*WORK INSTRUCTIONS:*
a: Retype the passage of the article on healthcare analyst firms from "What’s the truth" to "be increasingly valuable.".
b: Continue the article about healthcare technology analyst firms from where it stops.

From the Affordable Care Act to changing patient demands, hospitals are getting pressure from all sides to do more with their technology spend. The sophistication of healthcare technology and complexity of the vendor landscape makes the decision process complex — a reality several firms have stepped up to help buyers navigate. But, this adds another layer of questions for buyers to ask:
Who can I trust?
Who has the best perspective on the problems I’m trying to solve?
What’s the truth behind each ranking?
This article will help you get a handle on five major analyst firms — KLAS, Black Book, IDC, Gartner, and Forrester — and serve as a resource for when you’re comparing different opinions.
This list is ordered by dedication to the healthcare industry, although the quality of the analysts is the ultimate measure of value. As the patient experience continues to evolve, knowledge of cross-industry consumer behavior will be increasingly valuable.
There’s a reason KLAS is the leader in evaluating healthcare technology. Not only is KLAS focused exclusively on healthcare research and insights, but their ranking format is also easy to understand.

*INPUT DATA:*
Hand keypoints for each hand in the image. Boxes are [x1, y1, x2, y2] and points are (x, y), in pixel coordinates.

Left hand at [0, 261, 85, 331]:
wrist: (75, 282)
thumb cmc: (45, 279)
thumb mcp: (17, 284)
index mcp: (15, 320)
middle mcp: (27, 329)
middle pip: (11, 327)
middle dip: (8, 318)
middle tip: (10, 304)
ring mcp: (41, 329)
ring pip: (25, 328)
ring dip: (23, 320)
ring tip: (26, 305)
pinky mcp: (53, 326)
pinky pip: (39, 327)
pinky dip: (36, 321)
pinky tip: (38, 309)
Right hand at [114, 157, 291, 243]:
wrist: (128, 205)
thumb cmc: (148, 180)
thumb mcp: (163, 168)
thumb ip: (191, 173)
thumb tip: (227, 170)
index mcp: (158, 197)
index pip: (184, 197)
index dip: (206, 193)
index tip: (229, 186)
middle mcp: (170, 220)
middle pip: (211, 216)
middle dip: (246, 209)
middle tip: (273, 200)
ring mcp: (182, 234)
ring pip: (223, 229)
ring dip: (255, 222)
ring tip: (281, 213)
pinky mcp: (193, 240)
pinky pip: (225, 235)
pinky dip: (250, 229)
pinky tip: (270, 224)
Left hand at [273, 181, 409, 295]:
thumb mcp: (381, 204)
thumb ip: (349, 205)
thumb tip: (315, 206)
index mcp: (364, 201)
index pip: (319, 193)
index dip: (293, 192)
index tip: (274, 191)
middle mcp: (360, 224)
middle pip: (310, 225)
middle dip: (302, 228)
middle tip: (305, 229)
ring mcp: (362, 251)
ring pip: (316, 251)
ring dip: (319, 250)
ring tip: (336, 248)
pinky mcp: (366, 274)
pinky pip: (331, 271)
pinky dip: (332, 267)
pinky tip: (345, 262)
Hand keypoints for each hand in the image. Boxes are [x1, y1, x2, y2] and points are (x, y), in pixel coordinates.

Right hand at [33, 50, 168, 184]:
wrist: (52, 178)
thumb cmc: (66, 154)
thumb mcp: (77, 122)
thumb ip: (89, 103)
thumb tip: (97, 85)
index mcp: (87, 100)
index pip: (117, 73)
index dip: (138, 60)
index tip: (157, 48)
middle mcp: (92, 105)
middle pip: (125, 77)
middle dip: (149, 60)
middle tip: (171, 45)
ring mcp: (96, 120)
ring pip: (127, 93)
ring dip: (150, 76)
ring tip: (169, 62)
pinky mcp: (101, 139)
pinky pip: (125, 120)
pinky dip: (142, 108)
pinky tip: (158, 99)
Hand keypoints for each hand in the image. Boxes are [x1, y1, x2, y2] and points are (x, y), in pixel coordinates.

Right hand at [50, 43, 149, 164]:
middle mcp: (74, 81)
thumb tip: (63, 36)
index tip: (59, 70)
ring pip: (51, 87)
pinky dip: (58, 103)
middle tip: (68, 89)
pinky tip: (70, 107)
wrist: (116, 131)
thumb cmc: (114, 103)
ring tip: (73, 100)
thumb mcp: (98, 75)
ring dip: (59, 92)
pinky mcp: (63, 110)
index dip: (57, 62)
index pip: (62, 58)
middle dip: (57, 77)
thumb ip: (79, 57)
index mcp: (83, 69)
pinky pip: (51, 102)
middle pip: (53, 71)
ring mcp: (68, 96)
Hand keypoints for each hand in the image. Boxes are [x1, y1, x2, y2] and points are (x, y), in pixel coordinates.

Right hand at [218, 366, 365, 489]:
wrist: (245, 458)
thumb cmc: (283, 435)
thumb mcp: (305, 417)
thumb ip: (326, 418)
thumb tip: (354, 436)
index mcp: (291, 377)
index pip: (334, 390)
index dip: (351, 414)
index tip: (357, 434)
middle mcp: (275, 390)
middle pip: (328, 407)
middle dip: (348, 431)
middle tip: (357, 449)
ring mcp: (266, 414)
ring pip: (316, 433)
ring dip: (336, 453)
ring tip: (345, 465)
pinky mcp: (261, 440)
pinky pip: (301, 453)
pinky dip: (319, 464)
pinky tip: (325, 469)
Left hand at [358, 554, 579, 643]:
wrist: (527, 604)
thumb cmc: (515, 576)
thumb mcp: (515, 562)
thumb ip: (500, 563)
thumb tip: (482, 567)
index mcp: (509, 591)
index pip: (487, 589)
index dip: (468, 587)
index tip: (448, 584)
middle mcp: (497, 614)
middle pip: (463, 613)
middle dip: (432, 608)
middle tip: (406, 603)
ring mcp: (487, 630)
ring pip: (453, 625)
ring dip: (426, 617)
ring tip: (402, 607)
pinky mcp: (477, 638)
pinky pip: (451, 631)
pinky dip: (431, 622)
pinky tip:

*YOUR RESPONSES:*
a:
What’s the truth behind each ranking?
This article will help you get a handle on five major analyst firms — KLAS, Black Book, IDC, Gartner, and Forrester — and serve as a resource for when you’re comparing different opinions.
This list is ordered by dedication to the healthcare industry, although the quality of the analysts is the ultimate measure of value. As the patient experience continues to evolve, knowledge of cross-industry consumer behavior will be increasingly valuable.

b:
Their research model is clear and customer focused, centering on the experiences of healthcare professionals and payers. Its focus on transparency and peer insight has positioned them as the gold standard of healthcare analyst firms. Expect KLAS to maintain this level of insight as the patient experience continues to evolve.
Focus: Healthcare Technology
Analyst Team: 10 (in addition to their research and executive teams)
Stand-out Feature: Search and Vendor Profiles, as well as the KLAS Konfidence score that gives insight into how many customers KLAS worked with in determining its ranking
Black Book Market Research
Founded in 2002, Black Book has a ubiquitous presence in healthcare IT evaluation. The firm has deep roots in the industry with their Rankings branch dedicated to healthcare, research, and client experience polling.
Black Book aligns with KLAS in its focus on rankings but unlike KLAS, it does not ask vendors for lists of their customers, instead building lists themselves. Their investigative, vendor-agnostic approach has a reputation for being unbiased and can be a useful tool in going beyond CIO staff and understanding the opinion of a more robust list of user groups.
Focus: Market Research Branch is dedicated to healthcare
Analyst Team: Unknown
Stand-out Feature: Complimentary survey results
International Data Corporation (IDC)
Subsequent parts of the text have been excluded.